Without any of its pictures, the listing below should be output exactly.

──────────

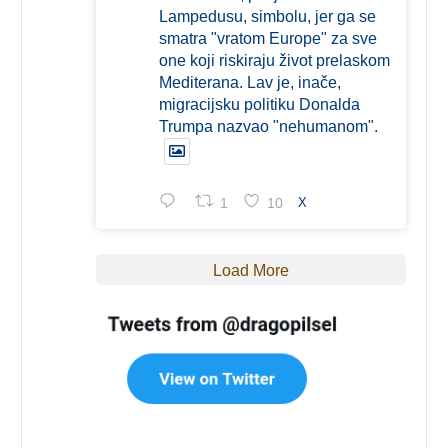
Lampedusu, simbolu, jer ga se
smatra "vratom Europe" za sve
one koji riskiraju život prelaskom
Mediterana. Lav je, inače,
migracijsku politiku Donalda
Trumpa nazvao "nehumanom".
1
10
X
Load More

──────────

## Solution to this task
Lampedusu, simbolu, jer ga se
smatra "vratom Europe" za sve
one koji riskiraju život prelaskom
Mediterana. Lav je, inače,
migracijsku politiku Donalda
Trumpa nazvao "nehumanom".
1
10
X
Load More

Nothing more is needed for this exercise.